İnsan, fert olarak bilgiyle yaşar; toplum, ilim/bilim/örf/mârufla yaşar. Bilim ile toplum birbirini iktiza eder. Toplumun olmadığı yerde bilim olmadığı gibi, bilimi/örfü/mârufu olmayan toplumlar da varlıklarını sürdüremezler. Bilim, toplumun varlığını sürdürürken karşı karşıya kaldığı meseleleri halletmesinin mâkûl yollarını/mârufu ifade eder. Buradaki mâkûl/mâruf, belirli bir düşünme tarzına ve buna muvafık bir dile denk düşen yol/yöntem demektir.
Bilginin bir temyiz olarak başlaması ve nihayet bir sıfat haline gelmesi, mârufu insanın sıfatı/melekesi haline getirerek, yöntemi ilk bakışta anlamsız hale getirebilir. Klasik bilgi ve bilim idealinin buna mâtuf olduğunu ve İslam medeniyetinin tüm başarılarının esasında bu bilgi ve bilim anlayışının yattığını söylemek mümkündür. Meseleleri yaygın olarak kurumlar değil, meleke (yani liyakat ve erdem) sahibi insanlar halletmişlerdir. İlmi lehte ve aleyhte olanı bilmek olarak tanımlayan ve bu çerçevede bir itibarla taayyün eden bir alanda/mevzuda zuhûr eden meseleleri halletme faaliyeti olarak belirleyen anlayış, en azından miladi 19. yüzyıla kadar başarılı olmuştu. Ancak 17. yüzyıldan sonra adım adım teşekkül eden ve teknik veya teknikleşme adı verilen bir süreç neticesinde, formel yapıların hayatın tayin edici gücü haline gelmesiyle birlikte bilgi ve bilim, tek tek şahıslara bağlı olarak değil, hayatın merkezine yerleşen formel yapıların leh ve aleyhinde olanla irtibatı üzerinden anlamlı bir hale gelmiştir. İlimlerin dil olarak mantık yerine matematiğe yönelmeleri toplumsal alanda gerçekleşen formelleşmenin sebebi değil, sonucu olmuştur.

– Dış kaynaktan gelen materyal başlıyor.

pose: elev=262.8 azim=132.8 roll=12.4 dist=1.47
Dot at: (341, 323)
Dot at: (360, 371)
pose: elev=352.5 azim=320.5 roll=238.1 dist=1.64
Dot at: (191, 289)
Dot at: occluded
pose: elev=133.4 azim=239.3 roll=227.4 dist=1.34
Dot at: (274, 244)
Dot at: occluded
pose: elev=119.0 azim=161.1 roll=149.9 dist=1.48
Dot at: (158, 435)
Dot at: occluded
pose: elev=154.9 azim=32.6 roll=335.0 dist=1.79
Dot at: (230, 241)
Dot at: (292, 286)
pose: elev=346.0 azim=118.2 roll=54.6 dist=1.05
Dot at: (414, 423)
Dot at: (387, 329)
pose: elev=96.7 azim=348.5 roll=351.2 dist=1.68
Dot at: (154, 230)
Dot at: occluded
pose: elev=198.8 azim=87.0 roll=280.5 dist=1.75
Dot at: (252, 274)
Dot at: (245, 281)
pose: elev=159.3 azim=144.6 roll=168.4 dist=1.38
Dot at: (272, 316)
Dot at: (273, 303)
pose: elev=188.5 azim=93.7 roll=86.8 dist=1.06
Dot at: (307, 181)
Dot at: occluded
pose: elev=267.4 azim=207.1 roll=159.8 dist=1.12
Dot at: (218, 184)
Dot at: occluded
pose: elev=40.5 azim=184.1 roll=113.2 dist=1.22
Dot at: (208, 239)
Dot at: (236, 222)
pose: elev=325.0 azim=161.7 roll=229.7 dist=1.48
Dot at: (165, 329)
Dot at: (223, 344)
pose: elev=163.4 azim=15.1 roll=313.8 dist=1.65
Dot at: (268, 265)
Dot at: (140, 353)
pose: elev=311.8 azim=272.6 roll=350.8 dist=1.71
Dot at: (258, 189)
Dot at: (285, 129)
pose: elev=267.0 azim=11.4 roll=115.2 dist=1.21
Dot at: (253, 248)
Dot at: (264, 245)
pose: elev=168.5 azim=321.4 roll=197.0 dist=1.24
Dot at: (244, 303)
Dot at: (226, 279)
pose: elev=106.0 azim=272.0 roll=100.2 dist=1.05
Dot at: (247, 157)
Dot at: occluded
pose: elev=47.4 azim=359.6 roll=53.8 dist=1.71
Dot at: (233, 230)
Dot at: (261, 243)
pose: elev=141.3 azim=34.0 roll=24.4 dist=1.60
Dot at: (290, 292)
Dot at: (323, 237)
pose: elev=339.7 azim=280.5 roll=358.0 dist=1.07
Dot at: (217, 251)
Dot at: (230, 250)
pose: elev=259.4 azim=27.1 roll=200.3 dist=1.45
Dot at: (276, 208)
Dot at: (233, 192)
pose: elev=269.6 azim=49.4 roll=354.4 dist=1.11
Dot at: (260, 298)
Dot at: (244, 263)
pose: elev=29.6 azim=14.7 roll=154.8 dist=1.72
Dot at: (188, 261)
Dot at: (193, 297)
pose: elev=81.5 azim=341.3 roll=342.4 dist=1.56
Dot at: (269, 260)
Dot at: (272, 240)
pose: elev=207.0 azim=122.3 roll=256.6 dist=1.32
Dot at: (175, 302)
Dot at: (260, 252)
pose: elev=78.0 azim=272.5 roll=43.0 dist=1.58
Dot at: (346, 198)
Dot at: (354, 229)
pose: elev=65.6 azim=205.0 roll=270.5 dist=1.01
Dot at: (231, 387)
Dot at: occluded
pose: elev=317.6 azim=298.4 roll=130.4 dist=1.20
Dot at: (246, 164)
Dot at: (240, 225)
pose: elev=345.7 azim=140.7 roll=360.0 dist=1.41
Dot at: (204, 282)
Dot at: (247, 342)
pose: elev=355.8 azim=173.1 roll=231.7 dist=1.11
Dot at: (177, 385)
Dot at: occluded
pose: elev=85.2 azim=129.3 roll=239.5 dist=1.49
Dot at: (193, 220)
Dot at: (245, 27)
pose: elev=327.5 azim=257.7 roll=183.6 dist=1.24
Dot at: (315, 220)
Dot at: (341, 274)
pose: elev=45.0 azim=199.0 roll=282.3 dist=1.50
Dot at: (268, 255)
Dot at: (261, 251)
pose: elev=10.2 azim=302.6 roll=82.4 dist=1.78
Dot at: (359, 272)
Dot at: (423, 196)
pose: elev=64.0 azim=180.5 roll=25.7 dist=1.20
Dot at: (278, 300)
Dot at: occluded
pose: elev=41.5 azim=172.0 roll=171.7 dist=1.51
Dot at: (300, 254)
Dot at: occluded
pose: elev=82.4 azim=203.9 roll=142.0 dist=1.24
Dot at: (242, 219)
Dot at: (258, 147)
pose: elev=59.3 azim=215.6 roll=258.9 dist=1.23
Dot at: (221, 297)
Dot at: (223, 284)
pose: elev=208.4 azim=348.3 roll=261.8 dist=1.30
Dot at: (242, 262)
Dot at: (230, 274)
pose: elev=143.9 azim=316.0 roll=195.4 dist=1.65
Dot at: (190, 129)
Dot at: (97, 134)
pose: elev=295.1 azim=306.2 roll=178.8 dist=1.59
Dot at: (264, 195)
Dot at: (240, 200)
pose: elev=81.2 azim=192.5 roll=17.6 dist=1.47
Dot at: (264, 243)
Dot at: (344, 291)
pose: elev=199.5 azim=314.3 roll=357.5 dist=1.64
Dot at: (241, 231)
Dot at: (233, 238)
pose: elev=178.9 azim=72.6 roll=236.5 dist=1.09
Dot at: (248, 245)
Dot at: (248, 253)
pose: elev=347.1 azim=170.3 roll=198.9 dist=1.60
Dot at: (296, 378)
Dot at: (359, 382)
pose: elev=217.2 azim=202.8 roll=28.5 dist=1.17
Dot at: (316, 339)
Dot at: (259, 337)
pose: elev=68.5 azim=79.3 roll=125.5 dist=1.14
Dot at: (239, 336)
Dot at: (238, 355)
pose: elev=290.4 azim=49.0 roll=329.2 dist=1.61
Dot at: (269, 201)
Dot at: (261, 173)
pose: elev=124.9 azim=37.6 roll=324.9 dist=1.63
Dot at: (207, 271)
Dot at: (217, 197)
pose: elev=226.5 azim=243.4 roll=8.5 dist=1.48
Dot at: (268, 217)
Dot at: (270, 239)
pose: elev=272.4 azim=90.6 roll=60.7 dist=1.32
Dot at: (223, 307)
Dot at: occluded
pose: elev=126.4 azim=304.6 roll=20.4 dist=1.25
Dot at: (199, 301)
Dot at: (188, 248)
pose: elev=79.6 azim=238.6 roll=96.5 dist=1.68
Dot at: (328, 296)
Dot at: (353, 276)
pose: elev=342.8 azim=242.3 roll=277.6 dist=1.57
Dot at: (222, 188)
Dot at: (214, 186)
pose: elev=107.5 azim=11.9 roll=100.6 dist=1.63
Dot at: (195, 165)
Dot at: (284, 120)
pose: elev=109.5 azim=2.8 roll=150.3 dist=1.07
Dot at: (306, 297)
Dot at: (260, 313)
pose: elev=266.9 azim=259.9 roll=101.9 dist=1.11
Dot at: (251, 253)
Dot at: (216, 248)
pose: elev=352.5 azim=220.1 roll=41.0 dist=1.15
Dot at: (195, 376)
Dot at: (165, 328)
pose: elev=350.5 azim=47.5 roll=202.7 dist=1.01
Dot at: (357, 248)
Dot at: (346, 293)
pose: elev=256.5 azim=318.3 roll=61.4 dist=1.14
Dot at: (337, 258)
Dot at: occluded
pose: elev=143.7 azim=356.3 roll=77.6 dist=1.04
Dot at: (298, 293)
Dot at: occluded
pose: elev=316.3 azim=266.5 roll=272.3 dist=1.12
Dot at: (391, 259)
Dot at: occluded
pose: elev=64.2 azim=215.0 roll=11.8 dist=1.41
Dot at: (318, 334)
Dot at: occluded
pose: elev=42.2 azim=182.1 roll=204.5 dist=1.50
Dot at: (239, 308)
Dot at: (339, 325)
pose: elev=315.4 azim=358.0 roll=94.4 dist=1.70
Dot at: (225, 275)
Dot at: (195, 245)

Başından itibaren bilgiyle ilgili soru kadar bilimle ilgili sorunun anlamlı bir şekilde sorulmasının ön şartının kendi yeri ve konumu hakkında bir bilinci olan bir toplum olduğu gerçeğinin değişmediği açıktır. Değişen toplum ve toplumsal olan değil, toplumsal organizasyon şekli olmuş; bu çerçevede bilgi ve bilimle ilgili soru ve sorun da, yeni toplumsal organizasyon şekli/tarzıyla irtibatı içinde anlamlı bir hale gelmiştir.
Günümüzde teknikleşme/formelleşmeyi belli bir oranda başaramayan hiçbir toplum varlığını sürdürememekte; belirli bir seviyede teknikleşmiş toplumlar bu konumda olmayan toplumlardaki farklılıkları siyasallaştırarak, onlar üzerinde tahakküm etmeyi sürdürebilmektedir. Bireysel seviyede kalmış bilgiler ne kadar doğru ne kadar hakk ve hakikate muvafık olurlarsa olsunlar, formel yapıların oluşturduğu devasa güç karşısında/gücün oluşturduğu algoritma içinde, kendi amacı dışında kullanılmakta; bu bilgi ile donanmış insanların belki kendilerinin bile anlayamadığı bir şekilde su–i isti’mal edilmektedir. Diğer taraftan erdem tarafı eksik kalan liyakat sahibi insanlar, ruhsuz/vicdansız bir mekanizmanın işleyişinin bir aracı olmanın ötesinde bir varlık ve mânâ kazanamamaktadır.